→ **Task directions**: Give back every entry, copied exactly.

→ **Listed records**:
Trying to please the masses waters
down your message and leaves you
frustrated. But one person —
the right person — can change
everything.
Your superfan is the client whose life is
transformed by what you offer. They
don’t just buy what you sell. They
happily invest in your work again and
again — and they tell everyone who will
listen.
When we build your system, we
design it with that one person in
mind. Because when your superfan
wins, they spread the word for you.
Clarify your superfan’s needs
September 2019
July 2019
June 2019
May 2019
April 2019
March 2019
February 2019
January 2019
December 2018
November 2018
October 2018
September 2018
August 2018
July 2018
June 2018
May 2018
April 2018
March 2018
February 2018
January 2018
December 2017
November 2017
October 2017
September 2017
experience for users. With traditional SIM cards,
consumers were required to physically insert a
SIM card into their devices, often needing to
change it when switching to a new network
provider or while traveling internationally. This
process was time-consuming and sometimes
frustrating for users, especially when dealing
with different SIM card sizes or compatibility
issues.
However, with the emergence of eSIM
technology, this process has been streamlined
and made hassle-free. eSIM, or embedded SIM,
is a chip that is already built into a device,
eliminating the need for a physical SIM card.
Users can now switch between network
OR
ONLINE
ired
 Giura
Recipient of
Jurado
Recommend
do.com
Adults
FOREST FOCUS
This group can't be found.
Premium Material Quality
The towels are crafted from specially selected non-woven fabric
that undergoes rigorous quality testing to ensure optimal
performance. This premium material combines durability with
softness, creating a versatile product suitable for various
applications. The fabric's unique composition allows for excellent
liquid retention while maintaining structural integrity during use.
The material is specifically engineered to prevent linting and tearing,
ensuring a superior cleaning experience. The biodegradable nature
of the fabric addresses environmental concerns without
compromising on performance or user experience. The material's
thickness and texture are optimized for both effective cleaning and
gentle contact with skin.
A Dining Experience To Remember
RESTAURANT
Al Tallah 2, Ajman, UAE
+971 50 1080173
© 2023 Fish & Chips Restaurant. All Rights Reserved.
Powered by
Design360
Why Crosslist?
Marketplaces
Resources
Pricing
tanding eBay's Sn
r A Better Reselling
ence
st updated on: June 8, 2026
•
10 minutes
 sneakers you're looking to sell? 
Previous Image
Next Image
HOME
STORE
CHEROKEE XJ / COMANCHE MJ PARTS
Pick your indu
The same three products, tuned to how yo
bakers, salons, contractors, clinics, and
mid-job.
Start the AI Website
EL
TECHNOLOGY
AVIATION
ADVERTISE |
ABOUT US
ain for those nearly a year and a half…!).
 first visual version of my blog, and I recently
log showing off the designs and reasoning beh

→ **Solution**:
Trying to please the masses waters
down your message and leaves you
frustrated. But one person —
the right person — can change
everything.
Your superfan is the client whose life is
transformed by what you offer. They
don’t just buy what you sell. They
happily invest in your work again and
again — and they tell everyone who will
listen.
When we build your system, we
design it with that one person in
mind. Because when your superfan
wins, they spread the word for you.
Clarify your superfan’s needs
September 2019
July 2019
June 2019
May 2019
April 2019
March 2019
February 2019
January 2019
December 2018
November 2018
October 2018
September 2018
August 2018
July 2018
June 2018
May 2018
April 2018
March 2018
February 2018
January 2018
December 2017
November 2017
October 2017
September 2017
experience for users. With traditional SIM cards,
consumers were required to physically insert a
SIM card into their devices, often needing to
change it when switching to a new network
provider or while traveling internationally. This
process was time-consuming and sometimes
frustrating for users, especially when dealing
with different SIM card sizes or compatibility
issues.
However, with the emergence of eSIM
technology, this process has been streamlined
and made hassle-free. eSIM, or embedded SIM,
is a chip that is already built into a device,
eliminating the need for a physical SIM card.
Users can now switch between network
OR
ONLINE
ired
 Giura
Recipient of
Jurado
Recommend
do.com
Adults
FOREST FOCUS
This group can't be found.
Premium Material Quality
The towels are crafted from specially selected non-woven fabric
that undergoes rigorous quality testing to ensure optimal
performance. This premium material combines durability with
softness, creating a versatile product suitable for various
applications. The fabric's unique composition allows for excellent
liquid retention while maintaining structural integrity during use.
The material is specifically engineered to prevent linting and tearing,
ensuring a superior cleaning experience. The biodegradable nature
of the fabric addresses environmental concerns without
compromising on performance or user experience. The material's
thickness and texture are optimized for both effective cleaning and
gentle contact with skin.
A Dining Experience To Remember
RESTAURANT
Al Tallah 2, Ajman, UAE
+971 50 1080173
© 2023 Fish & Chips Restaurant. All Rights Reserved.
Powered by
Design360
Why Crosslist?
Marketplaces
Resources
Pricing
tanding eBay's Sn
r A Better Reselling
ence
st updated on: June 8, 2026
•
10 minutes
 sneakers you're looking to sell? 
Previous Image
Next Image
HOME
STORE
CHEROKEE XJ / COMANCHE MJ PARTS
Pick your indu
The same three products, tuned to how yo
bakers, salons, contractors, clinics, and
mid-job.
Start the AI Website
EL
TECHNOLOGY
AVIATION
ADVERTISE |
ABOUT US
ain for those nearly a year and a half…!).
 first visual version of my blog, and I recently
log showing off the designs and reasoning beh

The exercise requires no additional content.